Mrs. Strickland did show that she received several merit certificates for sales performance while she was at Sears. The evidence also shows that Mrs. McKeel and Mr. Barba took the actions Strickland complains of. However, the evidence further shows that although Strickland received a certificate for her March sales, her April sales were way down, as were her May sales. In March, she achieved 94.6% of her goal and ranked Number 11 out of 27 telephone sales representatives. In April, plaintiff achieved only 33.1% of her goal, dropping her rank to 22 of 22; and in May, 1985 she achieved 25.6% of her goal, ranking 20 of 20. (Def. Exhibit 8).
Mrs. McKeel testified that it was her responsibility to evaluate the performance of the telephone sales representatives. She stated that she kept all new telephone sales representatives under particular scrutiny, so as to monitor their progress and to catch any problems at an early stage. McKeel stated she would determine performance by figuring for each sales representative what percentage of the sales goal assigned to that sales person was reached for each month and then rank them accordingly. McKeel also said that if an employee, particularly a new employee, was having sales trouble, she would counsel that person about what was expected of her.
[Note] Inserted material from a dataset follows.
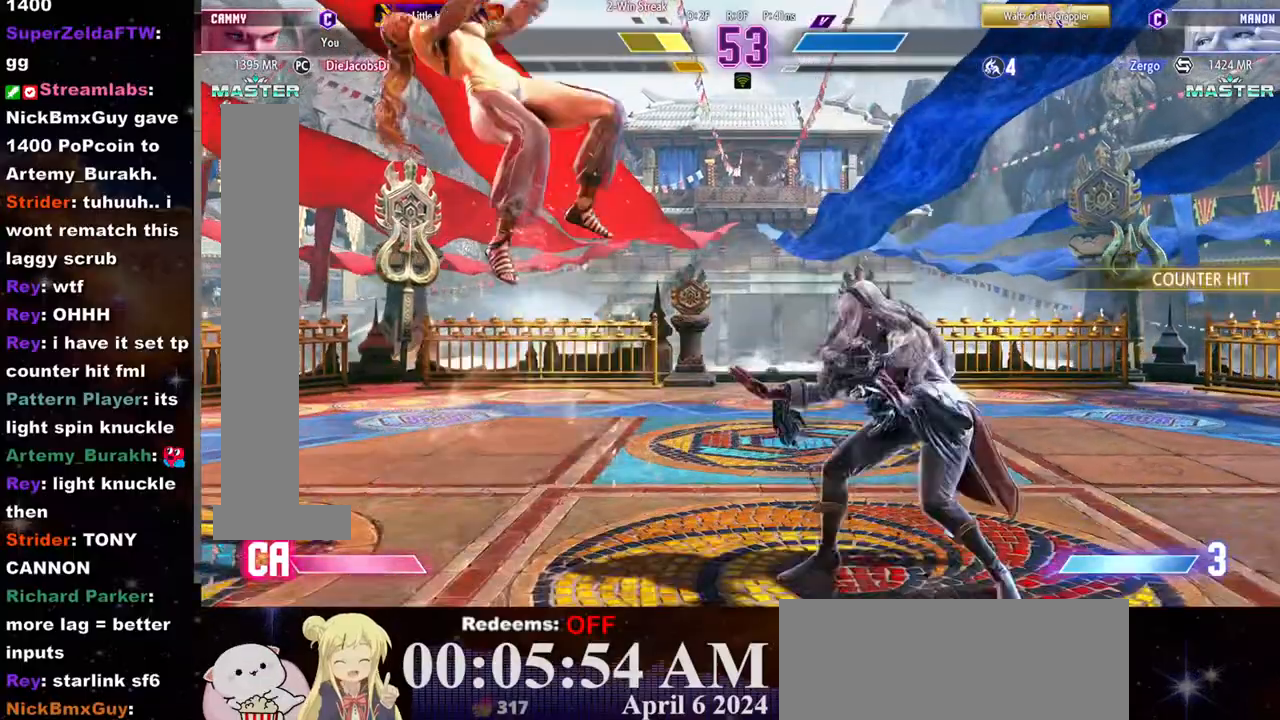
{"buttons": [], "left_stick": "left", "events": [[17, "left_stick", "left"], [117, "left_stick", "center"], [217, "left_stick", "down"], [317, "left_stick", "center"], [433, "left_stick", "left"]]}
McKeel had so counseled Sharon Stutsman, a telephone sales representative, on February 13, 1987. (Def. Exhibit 11).
On May 24, 1985, Mrs. McKeel called Strickland into her office to discuss her sales for April and May. (Def. Exhibit 1, p. 37). She explained to plaintiff that certain unit standards in sales must be met, that it was vital that her sales performance be consistent, and that failure to improve her sales could result in the termination of her job. Strickland's June sales percentage improved dramatically, plaintiff achieving 102.1% of her goal. Barba, in a letter dated July 11, 1985, congratulated plaintiff on her June sales performance but emphasized that her performance must remain consistent in order to keep her job. (Def. Exhibit 1, p. 42). Barba admitted holding up plaintiff's raise because of her poor sales performance. However, plaintiff did receive the raise as soon as her sales improved. Barba also admits asking Strickland "how things were going," but only to indicate his concern and to follow up on Strickland's working situation.
Plaintiff failed to show the third element of her prima facie case of retaliation, that there was a causal connection between Sears' management actions and the filing of her sexual harassment complaint with the EEOC. Moreover, Sears successfully articulated a legitimate nondiscriminatory reason for their actions; namely, plaintiff's poor sales performance in April and May. Sears' denial of any discriminatory intent, together with the testimony that other employees were similarly reprimanded for poor sales and the file memos detailing plaintiff's sales, and other meetings with her, show legitimate business management practices, rather than discriminatory intent.
The court finds that plaintiff failed to satisfy the requirements necessary to make out her causes of action. Plaintiff's claims for sexual harassment and retaliation are, therefore, DISMISSED.